Billy wants to run a slot between the Gulf Stream to the south and Sable Island to the north. It’s a relatively straight shot that doesn’t buck the warm headcurrent or come too close in to Sable. Steaming around the clock, he’s looking at a one-week trip; maybe he even takes one bird out of the water to speed things up. The diesel engine has been throbbing relentlessly for a month now and, without the distraction of work, it suddenly seems hellishly loud. There’s no way to escape the noise—it gets inside your skull, shakes your stomach lining, makes your ears ring. If the crew weren’t so sleep-deprived it might even bother them; as it is they just wallow in their bunks and stand watch at the helm twice a day. After two-and-a-half days the Andrea Gail has covered about 450 miles, right to the edge of the continental shelf. The weather is fair and there’s a good rolling swell from the northeast. At 3:15 on the afternoon of October 27th, Billy Tyne raises the Canadian Coast Guard on his single sideband to tell them he’s entering Canadian waters. This is the American fishing vessel Andrea Gail, WYC 6681, he says. We’re at 44.25 north, 49.05 west, bound for New England. All our fishing gear is stowed.

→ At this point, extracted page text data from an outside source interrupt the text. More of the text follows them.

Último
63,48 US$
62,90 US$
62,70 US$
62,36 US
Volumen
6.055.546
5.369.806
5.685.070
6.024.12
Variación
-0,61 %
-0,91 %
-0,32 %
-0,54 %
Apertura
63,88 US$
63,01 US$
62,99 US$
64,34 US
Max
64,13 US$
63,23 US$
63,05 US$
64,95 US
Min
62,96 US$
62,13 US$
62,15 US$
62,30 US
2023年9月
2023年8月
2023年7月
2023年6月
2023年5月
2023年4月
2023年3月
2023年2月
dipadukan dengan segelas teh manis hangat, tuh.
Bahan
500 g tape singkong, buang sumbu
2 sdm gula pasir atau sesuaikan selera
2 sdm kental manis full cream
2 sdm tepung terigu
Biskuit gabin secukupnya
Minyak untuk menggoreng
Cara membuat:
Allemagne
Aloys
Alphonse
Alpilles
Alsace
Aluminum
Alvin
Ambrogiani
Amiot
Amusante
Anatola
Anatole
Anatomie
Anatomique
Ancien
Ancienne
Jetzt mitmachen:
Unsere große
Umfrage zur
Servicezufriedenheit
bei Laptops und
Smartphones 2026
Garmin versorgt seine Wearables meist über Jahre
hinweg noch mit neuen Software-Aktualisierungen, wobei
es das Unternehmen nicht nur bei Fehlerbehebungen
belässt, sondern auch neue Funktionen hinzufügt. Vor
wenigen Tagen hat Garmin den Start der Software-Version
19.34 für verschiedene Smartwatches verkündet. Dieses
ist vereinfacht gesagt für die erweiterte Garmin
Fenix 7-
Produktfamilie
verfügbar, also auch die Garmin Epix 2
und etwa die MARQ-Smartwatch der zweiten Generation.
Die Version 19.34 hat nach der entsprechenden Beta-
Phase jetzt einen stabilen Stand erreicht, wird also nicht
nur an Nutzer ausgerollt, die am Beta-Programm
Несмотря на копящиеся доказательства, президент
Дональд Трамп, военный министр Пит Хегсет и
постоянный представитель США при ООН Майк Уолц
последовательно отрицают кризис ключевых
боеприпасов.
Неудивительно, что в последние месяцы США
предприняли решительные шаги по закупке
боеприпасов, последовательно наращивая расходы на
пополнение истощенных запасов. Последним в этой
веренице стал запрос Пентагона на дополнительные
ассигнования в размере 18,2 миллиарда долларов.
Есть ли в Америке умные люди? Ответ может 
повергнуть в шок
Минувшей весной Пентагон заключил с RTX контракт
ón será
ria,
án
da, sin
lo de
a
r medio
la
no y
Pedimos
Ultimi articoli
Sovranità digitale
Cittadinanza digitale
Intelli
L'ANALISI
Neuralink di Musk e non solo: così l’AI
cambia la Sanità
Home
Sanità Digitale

The Canadian Coast Guard at St. Johns gives him the go-ahead to proceed. Most of the sword fleet is a couple of hundred miles to the east, and Albert Johnston is the same distance to the south. Sable Island is no longer in the way, so Billy comes up fourteen degrees and puts Gloucester right in his gunsights. They’re heading almost due west and running a Great Circle route on autopilot. Around nightfall a Canadian weather map creaks out of the satellite fax. There’s a hurricane off Bermuda, a cold front coming down off the Canadian Shield, and a storm brewing over the Great Lakes. They’re all heading for the Grand Banks. A few minutes after the fax, Linda Greenlaw calls.

Billy, you seen the chart? she asks.

Yeah I saw it, he says.

What do you think?

Looks like it’s gonna be wicked.

They agree to talk the next day so Billy can give her a list of supplies he’s going to need. He has no desire at all to talk to Bob Brown. They sign off, and then Billy hands the helm off to Murph and goes below for dinner.